# WORK INSTRUCTIONS
Bring together all lines from the listing below that contain the string "para".

# RECORD SET
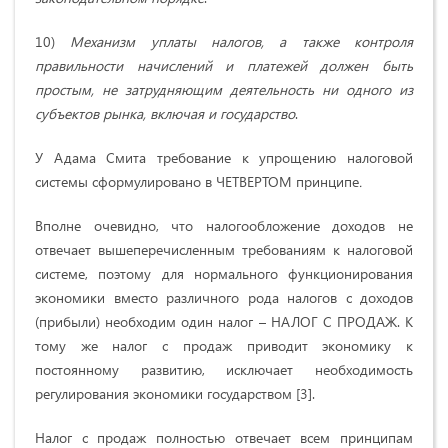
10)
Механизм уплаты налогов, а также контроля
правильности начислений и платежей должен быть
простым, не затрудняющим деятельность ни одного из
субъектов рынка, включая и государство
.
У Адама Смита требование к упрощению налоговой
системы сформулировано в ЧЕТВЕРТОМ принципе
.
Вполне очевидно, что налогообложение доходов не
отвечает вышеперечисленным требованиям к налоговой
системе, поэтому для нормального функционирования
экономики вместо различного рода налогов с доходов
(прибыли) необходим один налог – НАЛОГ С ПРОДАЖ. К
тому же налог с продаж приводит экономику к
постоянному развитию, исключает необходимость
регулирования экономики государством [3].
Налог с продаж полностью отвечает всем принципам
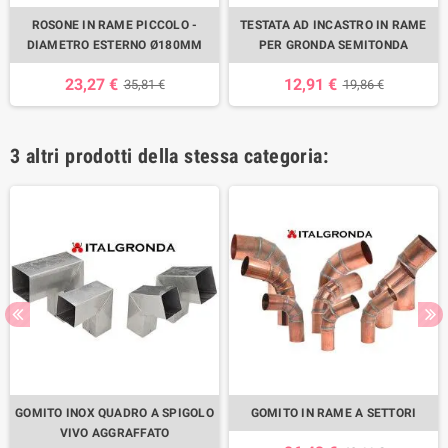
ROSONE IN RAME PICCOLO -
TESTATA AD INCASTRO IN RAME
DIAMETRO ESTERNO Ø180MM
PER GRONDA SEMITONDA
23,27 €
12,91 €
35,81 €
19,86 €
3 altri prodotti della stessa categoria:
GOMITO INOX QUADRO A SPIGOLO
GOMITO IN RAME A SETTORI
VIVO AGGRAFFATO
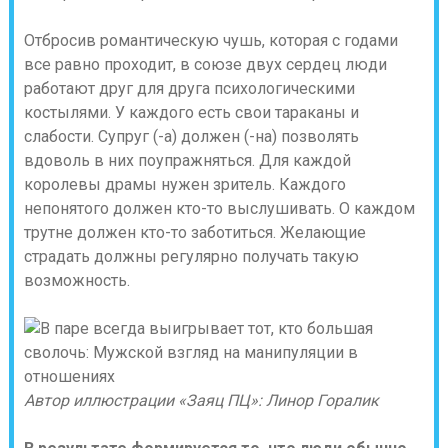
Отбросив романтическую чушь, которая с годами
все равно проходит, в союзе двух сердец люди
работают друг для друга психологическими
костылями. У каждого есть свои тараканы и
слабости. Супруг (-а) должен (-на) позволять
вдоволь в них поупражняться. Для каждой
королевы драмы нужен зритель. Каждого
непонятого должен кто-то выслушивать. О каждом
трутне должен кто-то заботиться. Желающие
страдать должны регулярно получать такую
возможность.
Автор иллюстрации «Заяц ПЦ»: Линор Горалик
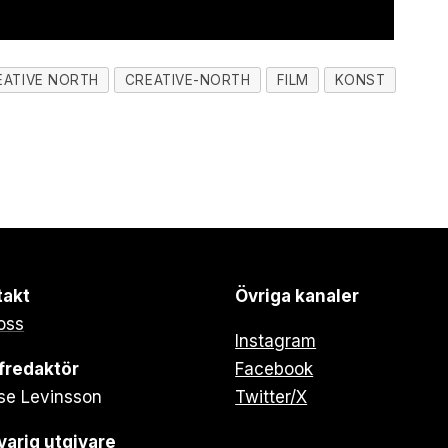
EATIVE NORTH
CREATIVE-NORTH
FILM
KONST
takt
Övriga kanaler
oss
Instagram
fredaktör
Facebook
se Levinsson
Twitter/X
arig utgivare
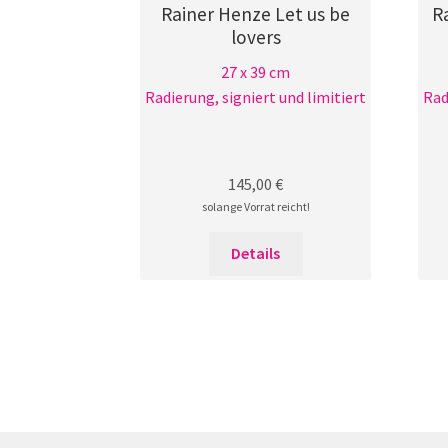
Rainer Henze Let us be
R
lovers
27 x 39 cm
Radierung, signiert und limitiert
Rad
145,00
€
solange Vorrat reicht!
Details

* * *

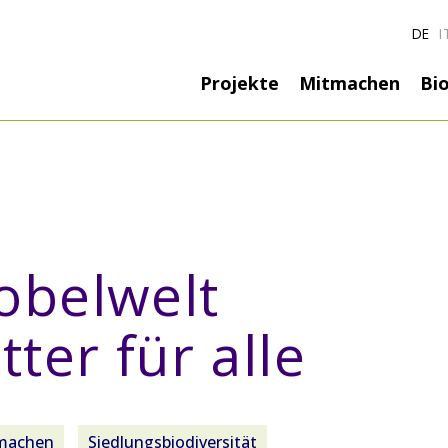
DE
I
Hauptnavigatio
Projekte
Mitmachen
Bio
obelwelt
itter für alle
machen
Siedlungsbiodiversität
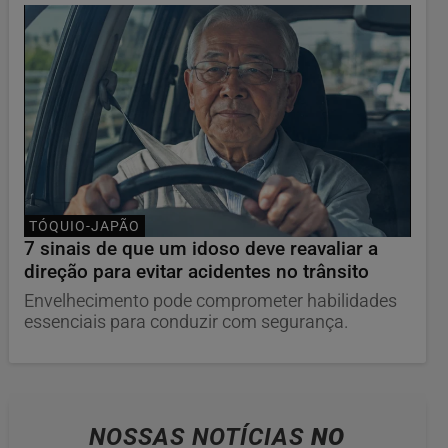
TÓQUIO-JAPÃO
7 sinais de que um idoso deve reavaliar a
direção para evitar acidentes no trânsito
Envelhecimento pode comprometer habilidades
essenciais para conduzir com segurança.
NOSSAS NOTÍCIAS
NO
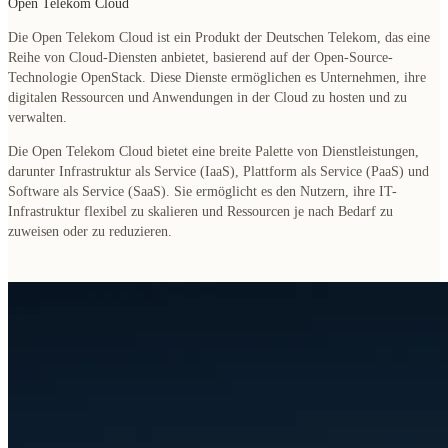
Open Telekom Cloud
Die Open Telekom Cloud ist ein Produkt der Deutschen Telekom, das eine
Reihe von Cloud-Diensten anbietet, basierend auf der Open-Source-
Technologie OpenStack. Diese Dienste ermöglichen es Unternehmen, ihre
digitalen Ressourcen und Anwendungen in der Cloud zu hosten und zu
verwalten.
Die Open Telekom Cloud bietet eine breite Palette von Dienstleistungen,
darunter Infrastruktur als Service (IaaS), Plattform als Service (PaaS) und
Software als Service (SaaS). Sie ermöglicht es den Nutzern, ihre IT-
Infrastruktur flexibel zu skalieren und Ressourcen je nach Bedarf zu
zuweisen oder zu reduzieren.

--

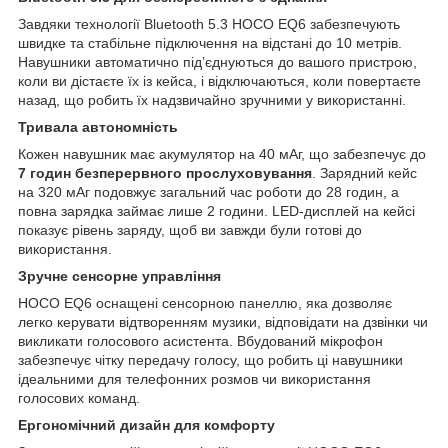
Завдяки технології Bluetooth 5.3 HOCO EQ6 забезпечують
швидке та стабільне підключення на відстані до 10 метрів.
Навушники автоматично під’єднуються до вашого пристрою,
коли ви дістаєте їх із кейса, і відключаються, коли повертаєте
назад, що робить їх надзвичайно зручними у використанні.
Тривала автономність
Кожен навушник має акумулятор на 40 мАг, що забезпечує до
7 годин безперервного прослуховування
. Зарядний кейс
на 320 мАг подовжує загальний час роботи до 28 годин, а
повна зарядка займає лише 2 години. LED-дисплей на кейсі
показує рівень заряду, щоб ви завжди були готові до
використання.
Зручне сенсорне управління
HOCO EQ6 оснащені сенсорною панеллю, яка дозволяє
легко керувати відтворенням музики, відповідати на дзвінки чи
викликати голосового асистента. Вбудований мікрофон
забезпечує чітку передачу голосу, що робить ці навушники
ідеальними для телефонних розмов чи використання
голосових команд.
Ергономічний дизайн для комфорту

# COMPLETED EXERCISE
direção para evitar acidentes no trânsito
essenciais para conduzir com segurança.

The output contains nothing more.